Remaining Questions
The number and variety of algorithmic methods that can be applied to model plants and in particular trees convincingly faithfully, is indeed surprising. It may be due to the relatively nonspecific structure of the botanical models that several good approximation procedures could be found. At the same time, the factual findings address the question of whether there exists - below the level of the procedures used so far - a parameter or a rule set for botanical objects. This basic set would then have been projected more or less intuitively onto the different parameters of the individual procedures used so far.
Moreover, the possibility exists that in one or more procedures, for instance those of de Reffye and Holton, different aspects are applied with regards to the approximation of natural growth procedures, and that, although each method already yields satisfactory models, a combination could result in an even more complete model. Such a combinatory method could mean a reduction of the multiple parameters, which still have to be edited manually in order to obtain a visually attractive model.

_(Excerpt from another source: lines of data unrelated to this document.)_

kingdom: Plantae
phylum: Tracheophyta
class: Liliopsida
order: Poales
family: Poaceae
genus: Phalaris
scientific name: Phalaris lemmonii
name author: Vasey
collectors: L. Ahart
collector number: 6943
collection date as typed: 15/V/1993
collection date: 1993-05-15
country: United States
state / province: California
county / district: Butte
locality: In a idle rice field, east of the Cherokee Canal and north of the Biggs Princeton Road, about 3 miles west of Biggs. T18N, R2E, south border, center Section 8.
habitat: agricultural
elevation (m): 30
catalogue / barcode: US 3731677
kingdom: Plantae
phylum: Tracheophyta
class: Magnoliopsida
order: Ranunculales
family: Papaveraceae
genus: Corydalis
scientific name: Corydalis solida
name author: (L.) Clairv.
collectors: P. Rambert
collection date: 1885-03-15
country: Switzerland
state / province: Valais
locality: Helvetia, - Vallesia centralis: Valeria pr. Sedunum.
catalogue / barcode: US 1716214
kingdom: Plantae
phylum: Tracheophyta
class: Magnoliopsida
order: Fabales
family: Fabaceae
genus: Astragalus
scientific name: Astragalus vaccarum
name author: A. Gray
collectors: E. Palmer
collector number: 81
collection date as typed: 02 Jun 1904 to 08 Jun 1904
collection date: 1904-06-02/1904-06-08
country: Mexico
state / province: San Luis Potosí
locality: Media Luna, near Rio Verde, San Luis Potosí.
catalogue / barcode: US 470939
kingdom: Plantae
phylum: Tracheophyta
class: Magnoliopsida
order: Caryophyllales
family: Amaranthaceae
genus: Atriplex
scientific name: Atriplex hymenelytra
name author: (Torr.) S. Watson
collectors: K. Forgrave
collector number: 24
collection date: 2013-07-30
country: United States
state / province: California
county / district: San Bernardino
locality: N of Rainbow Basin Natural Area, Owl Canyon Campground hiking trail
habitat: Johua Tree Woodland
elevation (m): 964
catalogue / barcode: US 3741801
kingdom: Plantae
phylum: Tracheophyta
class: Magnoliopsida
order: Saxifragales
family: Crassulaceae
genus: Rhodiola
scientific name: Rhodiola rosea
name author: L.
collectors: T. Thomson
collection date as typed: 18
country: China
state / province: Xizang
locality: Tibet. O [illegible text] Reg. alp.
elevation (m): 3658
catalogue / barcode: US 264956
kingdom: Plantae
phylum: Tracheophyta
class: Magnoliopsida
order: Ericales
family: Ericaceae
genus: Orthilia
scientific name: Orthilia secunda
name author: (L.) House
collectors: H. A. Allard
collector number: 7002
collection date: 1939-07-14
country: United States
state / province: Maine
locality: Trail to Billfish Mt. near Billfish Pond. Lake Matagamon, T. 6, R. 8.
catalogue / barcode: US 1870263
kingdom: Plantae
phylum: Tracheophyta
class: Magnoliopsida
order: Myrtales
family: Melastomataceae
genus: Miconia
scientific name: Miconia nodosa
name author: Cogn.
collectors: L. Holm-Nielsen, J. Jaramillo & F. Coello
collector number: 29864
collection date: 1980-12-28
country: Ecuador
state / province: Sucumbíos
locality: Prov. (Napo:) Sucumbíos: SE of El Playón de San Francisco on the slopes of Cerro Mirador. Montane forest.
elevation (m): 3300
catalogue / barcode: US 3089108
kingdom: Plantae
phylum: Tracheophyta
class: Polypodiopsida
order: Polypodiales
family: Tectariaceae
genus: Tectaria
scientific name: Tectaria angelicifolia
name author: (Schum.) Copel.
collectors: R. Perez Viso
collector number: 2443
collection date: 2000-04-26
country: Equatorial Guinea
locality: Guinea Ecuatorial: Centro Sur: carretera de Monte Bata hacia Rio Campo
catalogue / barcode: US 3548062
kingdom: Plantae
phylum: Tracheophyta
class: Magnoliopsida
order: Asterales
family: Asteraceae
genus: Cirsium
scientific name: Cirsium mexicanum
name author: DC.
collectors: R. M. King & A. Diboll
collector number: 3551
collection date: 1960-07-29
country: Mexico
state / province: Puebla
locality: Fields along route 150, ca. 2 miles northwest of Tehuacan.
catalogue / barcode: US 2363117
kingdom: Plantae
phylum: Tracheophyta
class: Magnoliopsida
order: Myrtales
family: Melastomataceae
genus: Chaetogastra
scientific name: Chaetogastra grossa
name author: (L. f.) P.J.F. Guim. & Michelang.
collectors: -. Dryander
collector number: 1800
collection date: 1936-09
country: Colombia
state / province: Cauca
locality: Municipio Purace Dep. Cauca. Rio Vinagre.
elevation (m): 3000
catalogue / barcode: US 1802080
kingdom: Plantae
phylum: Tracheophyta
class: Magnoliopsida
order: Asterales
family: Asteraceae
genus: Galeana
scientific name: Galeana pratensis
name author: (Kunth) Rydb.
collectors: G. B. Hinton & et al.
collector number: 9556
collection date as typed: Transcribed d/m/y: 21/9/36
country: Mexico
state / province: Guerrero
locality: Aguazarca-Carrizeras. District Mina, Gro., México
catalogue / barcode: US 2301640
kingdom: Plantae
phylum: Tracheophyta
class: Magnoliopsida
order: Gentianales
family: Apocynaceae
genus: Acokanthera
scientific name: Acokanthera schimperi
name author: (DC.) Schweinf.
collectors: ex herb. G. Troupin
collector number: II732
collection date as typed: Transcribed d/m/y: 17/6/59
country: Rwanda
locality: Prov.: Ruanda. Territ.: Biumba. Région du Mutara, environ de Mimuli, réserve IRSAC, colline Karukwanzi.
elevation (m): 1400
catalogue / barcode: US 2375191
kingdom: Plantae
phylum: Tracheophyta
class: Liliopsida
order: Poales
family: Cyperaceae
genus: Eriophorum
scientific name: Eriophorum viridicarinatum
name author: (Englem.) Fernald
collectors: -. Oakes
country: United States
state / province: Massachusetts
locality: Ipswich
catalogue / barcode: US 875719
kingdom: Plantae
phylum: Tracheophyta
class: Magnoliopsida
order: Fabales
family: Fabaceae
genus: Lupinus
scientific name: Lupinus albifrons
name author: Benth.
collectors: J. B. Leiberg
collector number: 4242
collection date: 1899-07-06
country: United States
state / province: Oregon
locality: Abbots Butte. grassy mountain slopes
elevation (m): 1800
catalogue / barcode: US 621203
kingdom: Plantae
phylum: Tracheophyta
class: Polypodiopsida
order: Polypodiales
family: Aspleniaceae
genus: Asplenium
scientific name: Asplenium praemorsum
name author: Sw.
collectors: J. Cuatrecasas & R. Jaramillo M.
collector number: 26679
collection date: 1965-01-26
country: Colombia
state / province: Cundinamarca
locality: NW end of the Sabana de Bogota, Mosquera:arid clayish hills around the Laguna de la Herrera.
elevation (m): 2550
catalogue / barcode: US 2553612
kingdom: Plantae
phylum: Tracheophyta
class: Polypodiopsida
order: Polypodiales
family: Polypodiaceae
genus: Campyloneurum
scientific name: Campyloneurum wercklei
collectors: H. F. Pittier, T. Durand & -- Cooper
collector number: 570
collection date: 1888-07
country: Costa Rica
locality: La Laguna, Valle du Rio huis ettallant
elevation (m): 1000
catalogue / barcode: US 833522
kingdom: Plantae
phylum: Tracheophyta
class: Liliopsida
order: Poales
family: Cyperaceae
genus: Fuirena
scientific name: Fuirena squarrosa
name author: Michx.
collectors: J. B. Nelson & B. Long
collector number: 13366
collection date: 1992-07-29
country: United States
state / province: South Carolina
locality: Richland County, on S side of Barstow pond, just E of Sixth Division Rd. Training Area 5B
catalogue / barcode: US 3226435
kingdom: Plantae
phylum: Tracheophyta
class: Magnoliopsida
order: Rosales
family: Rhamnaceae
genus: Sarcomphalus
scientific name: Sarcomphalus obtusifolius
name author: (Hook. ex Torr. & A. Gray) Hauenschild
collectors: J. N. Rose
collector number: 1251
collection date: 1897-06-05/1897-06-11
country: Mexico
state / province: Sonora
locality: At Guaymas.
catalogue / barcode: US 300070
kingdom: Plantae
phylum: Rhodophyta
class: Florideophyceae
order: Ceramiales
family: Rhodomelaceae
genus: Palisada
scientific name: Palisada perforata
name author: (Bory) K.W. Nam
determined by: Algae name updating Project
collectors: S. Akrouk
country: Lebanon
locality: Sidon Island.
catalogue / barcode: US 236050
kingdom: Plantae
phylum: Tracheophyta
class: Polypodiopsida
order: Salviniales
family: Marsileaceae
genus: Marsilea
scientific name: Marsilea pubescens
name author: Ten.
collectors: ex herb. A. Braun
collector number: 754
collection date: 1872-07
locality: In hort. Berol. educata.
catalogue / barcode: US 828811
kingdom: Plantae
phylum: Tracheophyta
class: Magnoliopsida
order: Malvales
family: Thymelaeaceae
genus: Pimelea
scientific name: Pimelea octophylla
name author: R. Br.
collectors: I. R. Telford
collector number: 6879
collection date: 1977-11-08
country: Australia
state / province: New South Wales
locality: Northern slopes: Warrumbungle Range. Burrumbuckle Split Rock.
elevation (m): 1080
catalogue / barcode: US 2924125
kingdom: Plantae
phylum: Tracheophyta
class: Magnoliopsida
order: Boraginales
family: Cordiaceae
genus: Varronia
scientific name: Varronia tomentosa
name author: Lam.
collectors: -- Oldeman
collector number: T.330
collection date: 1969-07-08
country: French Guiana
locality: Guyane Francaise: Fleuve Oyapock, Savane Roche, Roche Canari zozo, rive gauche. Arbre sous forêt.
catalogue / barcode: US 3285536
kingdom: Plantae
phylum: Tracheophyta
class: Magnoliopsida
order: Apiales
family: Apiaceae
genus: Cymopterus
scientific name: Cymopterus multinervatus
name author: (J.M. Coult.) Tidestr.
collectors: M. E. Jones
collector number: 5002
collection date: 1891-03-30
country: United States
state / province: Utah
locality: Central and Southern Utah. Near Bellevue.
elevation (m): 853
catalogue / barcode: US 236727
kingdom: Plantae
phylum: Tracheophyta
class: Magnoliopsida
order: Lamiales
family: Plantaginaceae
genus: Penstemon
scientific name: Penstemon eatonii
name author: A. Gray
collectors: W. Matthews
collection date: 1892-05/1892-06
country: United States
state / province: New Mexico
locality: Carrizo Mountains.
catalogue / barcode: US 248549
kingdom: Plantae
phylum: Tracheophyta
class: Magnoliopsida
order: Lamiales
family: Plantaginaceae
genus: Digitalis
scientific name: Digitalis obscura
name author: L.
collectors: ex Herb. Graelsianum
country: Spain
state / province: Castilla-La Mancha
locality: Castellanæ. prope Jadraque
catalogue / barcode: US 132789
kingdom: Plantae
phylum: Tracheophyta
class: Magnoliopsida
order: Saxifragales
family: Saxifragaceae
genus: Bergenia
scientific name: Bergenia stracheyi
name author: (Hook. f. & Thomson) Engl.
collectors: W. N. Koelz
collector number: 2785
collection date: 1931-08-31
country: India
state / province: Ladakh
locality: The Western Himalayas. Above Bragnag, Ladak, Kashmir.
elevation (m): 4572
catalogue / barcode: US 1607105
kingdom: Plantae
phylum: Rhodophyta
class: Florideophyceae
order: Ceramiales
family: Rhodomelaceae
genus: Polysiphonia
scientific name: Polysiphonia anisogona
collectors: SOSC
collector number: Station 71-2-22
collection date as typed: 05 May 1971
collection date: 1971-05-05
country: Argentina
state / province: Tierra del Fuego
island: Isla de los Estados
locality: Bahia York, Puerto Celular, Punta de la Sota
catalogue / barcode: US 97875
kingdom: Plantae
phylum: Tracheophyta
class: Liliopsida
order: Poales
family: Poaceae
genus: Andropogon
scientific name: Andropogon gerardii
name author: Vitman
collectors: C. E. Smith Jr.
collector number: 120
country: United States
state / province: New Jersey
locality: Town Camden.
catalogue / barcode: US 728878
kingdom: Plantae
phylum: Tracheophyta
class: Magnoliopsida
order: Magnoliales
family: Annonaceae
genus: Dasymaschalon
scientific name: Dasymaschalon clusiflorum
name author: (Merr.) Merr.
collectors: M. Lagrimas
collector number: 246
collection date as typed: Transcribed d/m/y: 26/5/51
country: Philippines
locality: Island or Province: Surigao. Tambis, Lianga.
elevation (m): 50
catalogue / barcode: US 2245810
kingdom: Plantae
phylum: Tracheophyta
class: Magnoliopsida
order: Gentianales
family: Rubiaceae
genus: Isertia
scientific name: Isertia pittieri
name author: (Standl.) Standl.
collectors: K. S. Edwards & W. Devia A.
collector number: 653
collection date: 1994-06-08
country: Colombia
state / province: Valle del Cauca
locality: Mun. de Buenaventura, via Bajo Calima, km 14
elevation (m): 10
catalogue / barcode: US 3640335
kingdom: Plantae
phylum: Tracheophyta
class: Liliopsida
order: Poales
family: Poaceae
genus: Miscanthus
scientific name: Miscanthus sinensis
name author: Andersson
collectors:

Furthermore, the parameter area could be limited to such an extent that, for example, only statistically meaningful trees would be producible or that a realistic overall design would automatically result from the parameters.
None of these possibilities can be clarified here, since botany is also still far away from perfecting such simple descriptions. The rule-based methods of the next chapter work with similarly complex parameter sets, but by their nature they are substantially more general, and, at the same time, they are able to produce very diverse structures.
From a more pragmatic view, still another solution appears promising: If the arrangement of a parameter set and its editing are so efficiently solved by a system that the user can change parameters fast and comfortably, then the user is, despite a perhaps not yet optimal choice of the parameters, able to generate a seemingly correct model efficiently. The methods presented in Chap. 6 suggest this possibility.